EXCLU WEB / Déstockage carbone : faut-il recourir aux biotechnologies ?

Stocker durablement du carbone organique dans le sol impose l’obtention de nouvelles variétés de plantes « puits de carbone ». Elles seraient sélectionnées en faisant appel à des stratégies lourdes en génie génétique. 
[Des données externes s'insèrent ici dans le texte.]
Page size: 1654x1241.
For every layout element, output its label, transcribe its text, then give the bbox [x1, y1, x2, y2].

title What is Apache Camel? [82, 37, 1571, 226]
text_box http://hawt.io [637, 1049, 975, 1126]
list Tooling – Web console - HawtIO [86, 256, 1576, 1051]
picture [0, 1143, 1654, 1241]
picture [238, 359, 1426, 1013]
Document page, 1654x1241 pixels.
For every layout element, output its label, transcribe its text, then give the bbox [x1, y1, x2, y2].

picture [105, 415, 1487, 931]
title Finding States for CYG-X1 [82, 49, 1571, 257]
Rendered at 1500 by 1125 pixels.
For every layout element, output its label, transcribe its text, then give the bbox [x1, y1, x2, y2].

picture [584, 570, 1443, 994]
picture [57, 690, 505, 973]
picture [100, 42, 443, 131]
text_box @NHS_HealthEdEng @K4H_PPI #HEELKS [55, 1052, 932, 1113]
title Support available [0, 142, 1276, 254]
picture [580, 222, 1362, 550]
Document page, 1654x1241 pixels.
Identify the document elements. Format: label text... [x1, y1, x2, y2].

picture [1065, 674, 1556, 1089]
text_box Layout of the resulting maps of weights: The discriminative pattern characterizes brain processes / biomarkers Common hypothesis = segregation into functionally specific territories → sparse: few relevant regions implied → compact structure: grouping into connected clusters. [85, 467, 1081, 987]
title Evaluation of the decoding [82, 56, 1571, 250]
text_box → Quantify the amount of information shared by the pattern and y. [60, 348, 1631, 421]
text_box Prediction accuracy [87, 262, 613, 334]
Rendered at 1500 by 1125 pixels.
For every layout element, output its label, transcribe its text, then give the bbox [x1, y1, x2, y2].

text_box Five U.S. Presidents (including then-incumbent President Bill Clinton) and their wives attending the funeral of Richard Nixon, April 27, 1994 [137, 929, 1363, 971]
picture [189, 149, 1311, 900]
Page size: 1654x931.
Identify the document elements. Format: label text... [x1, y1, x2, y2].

EXCLU WEB / Déstockage carbone : faut-il recourir aux biotechnologies ?

L’Académie de l’agriculture a organisé le 9 février un colloque intitulé « Gaz à effet de serre - Les solutions apportées par l'agriculture ». Une coïncidence ? La veille, le ministre de l’Agriculture, Julien Denormandie avait constitué au niveau européen « un cadre propice au développement et à l’accélération de la captation du carbone dans les sols ».  L’ensemble des programmes de réduction des émissions des gaz à effet de serre (GES), de stockage de carbone dans le sol et même de décarbonation de l’atmosphère, repose, in fine, sur le mécanisme photosynthétique très limité des plantes chlorophylliennes. « Or ce dernier n’a pas changé depuis des millions d’années », a expliqué Alain Gojon, directeur de recherche INRAE Montpellier. « En effet, les plantes se sont adaptées à des changements climatiques extrêmes et à des milieux parfois inhospitaliers. Mais elles n’ont jamais eu à faire face à une modification rapide du taux de CO2 atmosphérique. Aussi, leur métabolisme inchangé n’est pas adapté pour rendre leur mécanisme photosynthétique plus efficace quand le taux de concentration de CO2 atmosphérique de l’air augmente », a-t-il précisé.

Stratégies génétiques
En conséquence, atteindre la neutralité carbone imposera la sélection et l’obtention de plantes « puits de carbone ». Or ces plantes n’existent pas, pour le moment, à l’état naturel. Y recourir nécessitera de les sélectionner, et donc « d’aller à contre-courant des aspirations de la société, car elles font appel à des “stratégies de sélections lourdes” », a souligné Alain Gojon. Il s’agit par exemple de modifier le métabolisme des plantes terrestres en transplantant une partie du génome de certaines bactéries ou d’algues très efficaces pour transformer du carbone atmosphérique en carbone organique. En dotant les plantes d’un système racinaire très développé (qui capte plus que les organes aériens – tige, feuille), ces plantes transformées seraient alors en mesure de capter et de stocker davantage de carbone, de nitrates et d’azote atmosphérique sous forme organique.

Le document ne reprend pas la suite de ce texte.